Come funzionava il meccanismo di rotazione?
“Il meccanismo di rotazione era, di fatto, molto semplice: in una prima fase la nave veniva tirata applicando una forza considerevole di tiraggio con dei cavi. Era stato predisposto un meccanismo che arrivava ad un tiraggio complessivo addirittura di dodicimila tonnellate. Per fortuna già a 6.800 tonnellate la nave si è staccata dal fondo. La seconda fase è stata legata all’azione dei cassoni, in precedenza montati sul lato emerso della nave. Fino ad una rotazione di 24 gradi l’elemento quasi esclusivo erano i cavi, poi l’azione principale è stata quella gravitazionale favorita dal riempimento d’acqua dei cassoni. Il successo di questo meccanismo apparentemente semplice era fortemente legato alla capacità di resistenza del ginocchio della nave, ossia il punto di contatto tra la murata e la base dello scafo, su cui poi, di fatto si reggeva la nave e su cui doveva necessariamente insistere l‘azione di rotazione. Se questa struttura non avesse retto, e si fosse, come si dice in gergo, spiattellata, il che era assolutamente possibile, la rotazione sarebbe fallita.
I calcoli erano stati fatto molto bene ma l’incognita grossa era la reale condizione della parte sommersa della nave che nessuno aveva mai visto. In certe operazioni un conto è la modellistica, un conto è la realtà.
Allo stesso modo abbiamo proceduto per il rigalleggiamento e il trasporto a Genova, applicando gli altri cassoni.
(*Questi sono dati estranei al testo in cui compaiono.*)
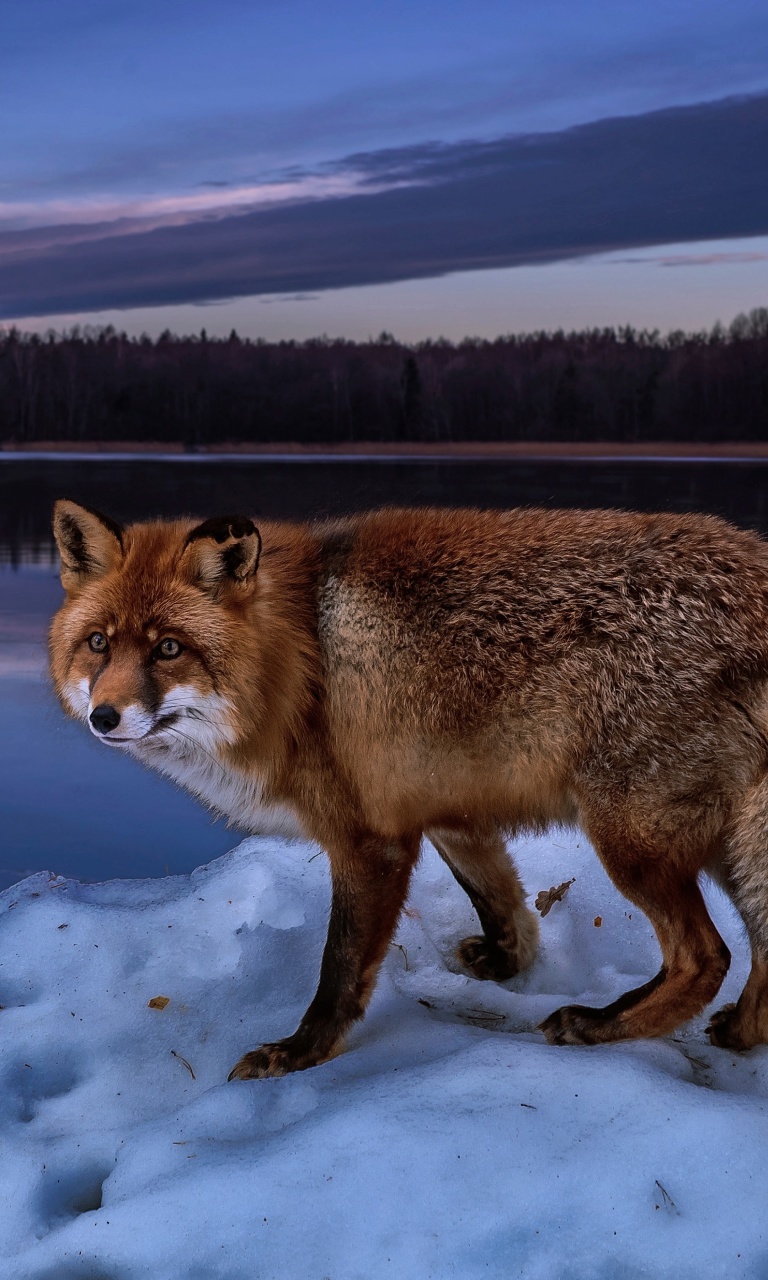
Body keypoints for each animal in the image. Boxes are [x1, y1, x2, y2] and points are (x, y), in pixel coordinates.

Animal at [49, 499, 768, 1080]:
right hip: (720, 844)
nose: (104, 717)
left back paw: (599, 1026)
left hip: (633, 843)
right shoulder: (444, 805)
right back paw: (740, 1031)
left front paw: (300, 1054)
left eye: (169, 648)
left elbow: (339, 970)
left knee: (707, 959)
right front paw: (507, 964)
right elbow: (499, 899)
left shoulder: (370, 842)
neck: (300, 661)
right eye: (98, 644)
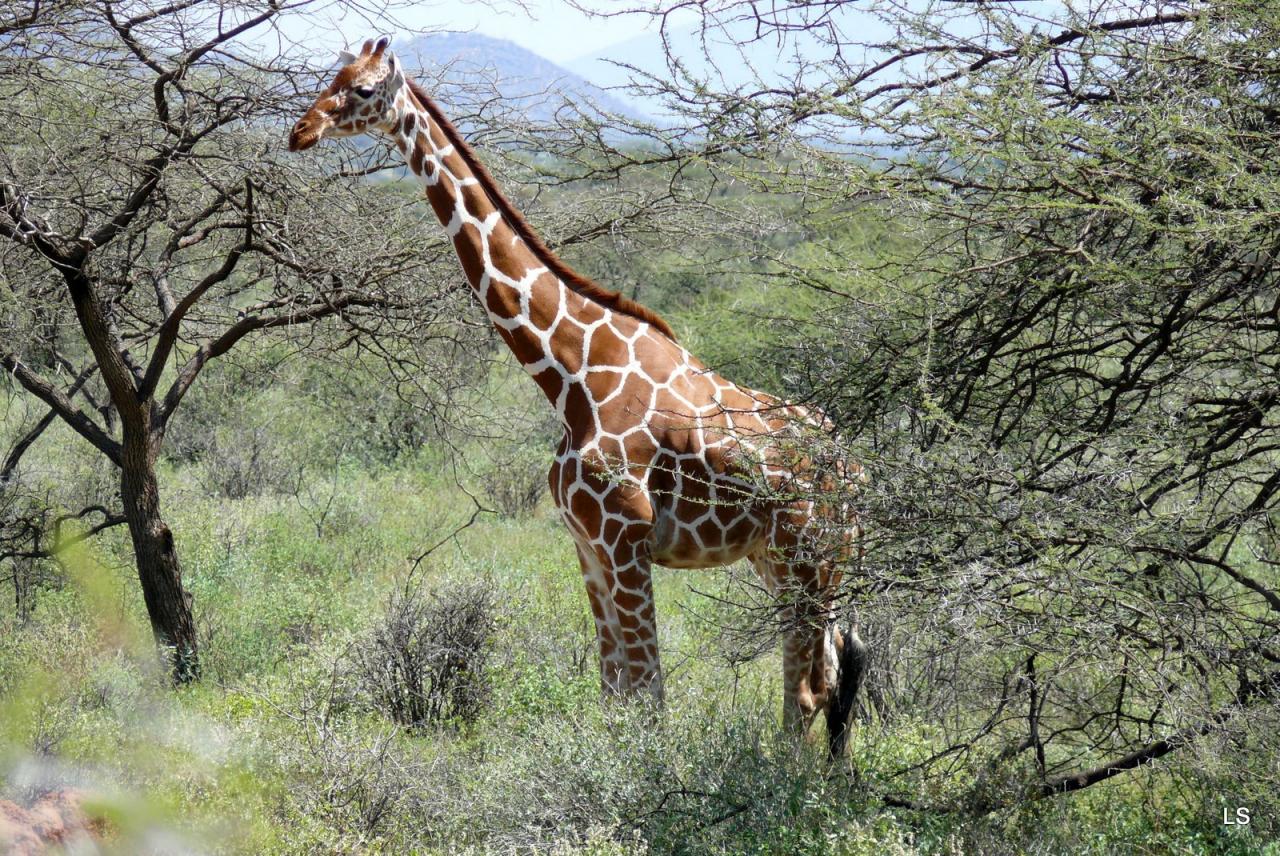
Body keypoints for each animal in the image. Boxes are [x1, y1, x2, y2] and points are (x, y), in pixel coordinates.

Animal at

È stata un’operazione difficile ma l’abbiamo portata a termine nel modo migliore”
Ha avuto paura di fallire?

“Non avevamo un piano B e se le operazioni di rimozione non fossero andate bene so che il principale responsabile sarei stato io”.
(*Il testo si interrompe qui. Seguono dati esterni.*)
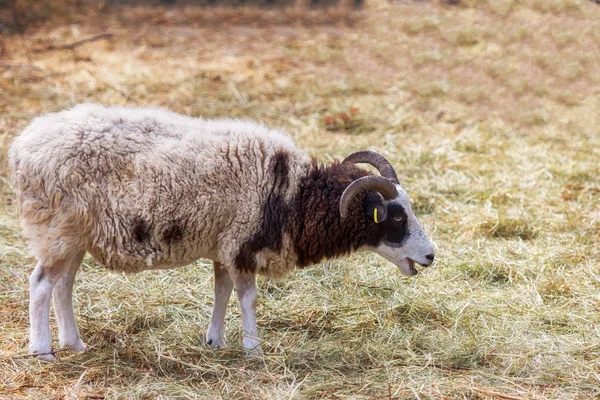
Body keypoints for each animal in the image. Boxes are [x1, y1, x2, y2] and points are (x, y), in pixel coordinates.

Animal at [9, 103, 436, 360]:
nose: (431, 256)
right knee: (40, 284)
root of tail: (22, 147)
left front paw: (215, 341)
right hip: (56, 230)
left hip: (74, 237)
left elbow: (223, 290)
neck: (293, 194)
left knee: (63, 285)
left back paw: (76, 344)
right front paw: (253, 347)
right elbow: (247, 297)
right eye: (396, 217)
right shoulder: (242, 242)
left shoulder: (224, 246)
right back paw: (43, 349)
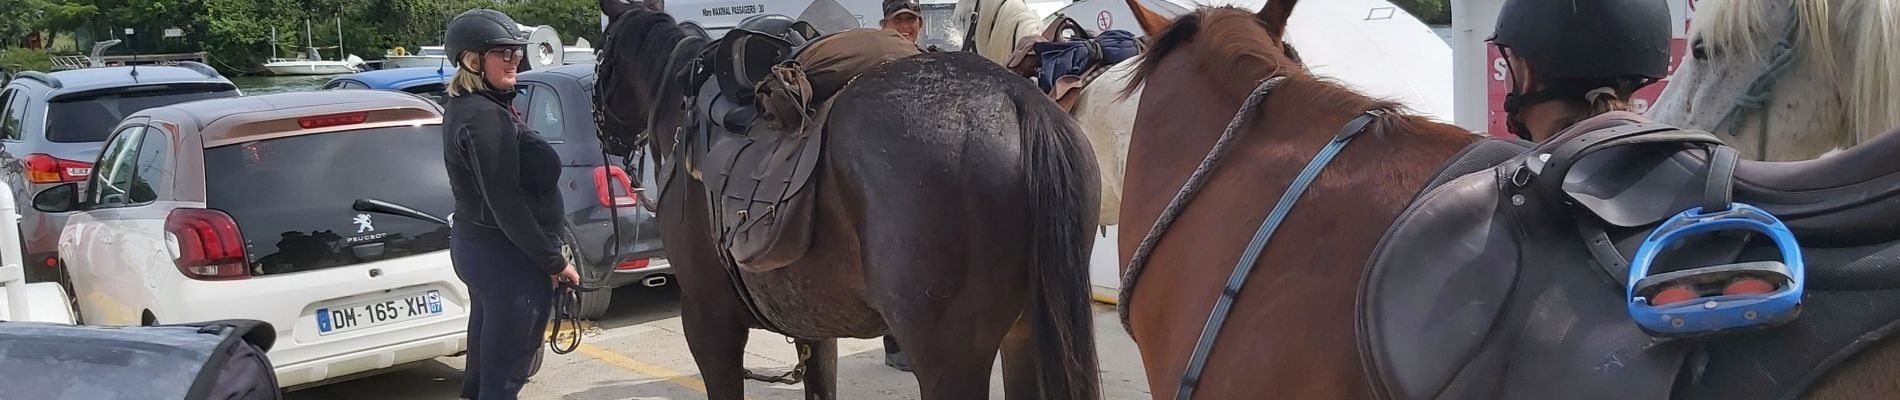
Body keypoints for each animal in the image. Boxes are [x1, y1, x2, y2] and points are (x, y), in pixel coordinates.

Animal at [589, 1, 1102, 398]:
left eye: (601, 54)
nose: (608, 133)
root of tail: (1017, 97)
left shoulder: (707, 321)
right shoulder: (814, 331)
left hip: (951, 359)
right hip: (1025, 336)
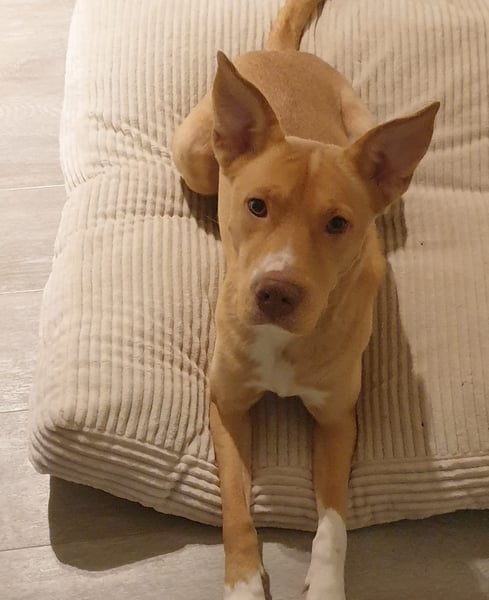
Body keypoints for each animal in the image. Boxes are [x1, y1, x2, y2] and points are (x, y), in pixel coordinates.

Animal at [172, 0, 439, 598]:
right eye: (256, 206)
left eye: (338, 223)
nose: (276, 292)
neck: (282, 343)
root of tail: (281, 54)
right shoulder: (226, 405)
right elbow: (235, 508)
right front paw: (244, 581)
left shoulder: (339, 420)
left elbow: (334, 522)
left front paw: (326, 582)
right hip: (192, 155)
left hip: (363, 122)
Cosa non dimenticherà di questa esperienza?

“Sicuramente il rapporto con i gigliesi, che in molti frangenti sono diventati i nostri principali alleati.

Quella con i gigliesi è stata una delle esperienze più belle e più significative di tutta la vicenda Concordia. Ho avuto un rapporto molto forte con tutta la popolazione che si è fidata completamente di noi che abbiamo risposto cercando di essere sempre molto trasparenti e onesti con tutti gli abitanti. Non abbiamo mai mistificato, edulcorato, la realtà per renderla più gradevole. Abbiamo sempre detto le cose così come stavano realmente. E questa è stata una decisione vincente, anche se a volte siamo stati criticati nell’immediato. Ricordo ancora che quando dissi che per rimuovere la nave ci sarebbero voluti 7/10 mesi quando tutti parlavano di 20/30 giorni, al Giglio venne esposto uno striscione con la scritta: “Gabrielli togli quella nave,cazzo” mutuando la famosa frase di de Falco. Questo, ripeto, è l’effetto che si ha quando si dice sempre la verità, ma a lungo andare la nostra strategia ha generato quel positivo affidamento e la gente ha riconosciuto la struttura commissariale come un interlocutore autorevole. È facile essere amati quando si danno buone notizie, più complicato è esserlo quando si danno quelle negative”.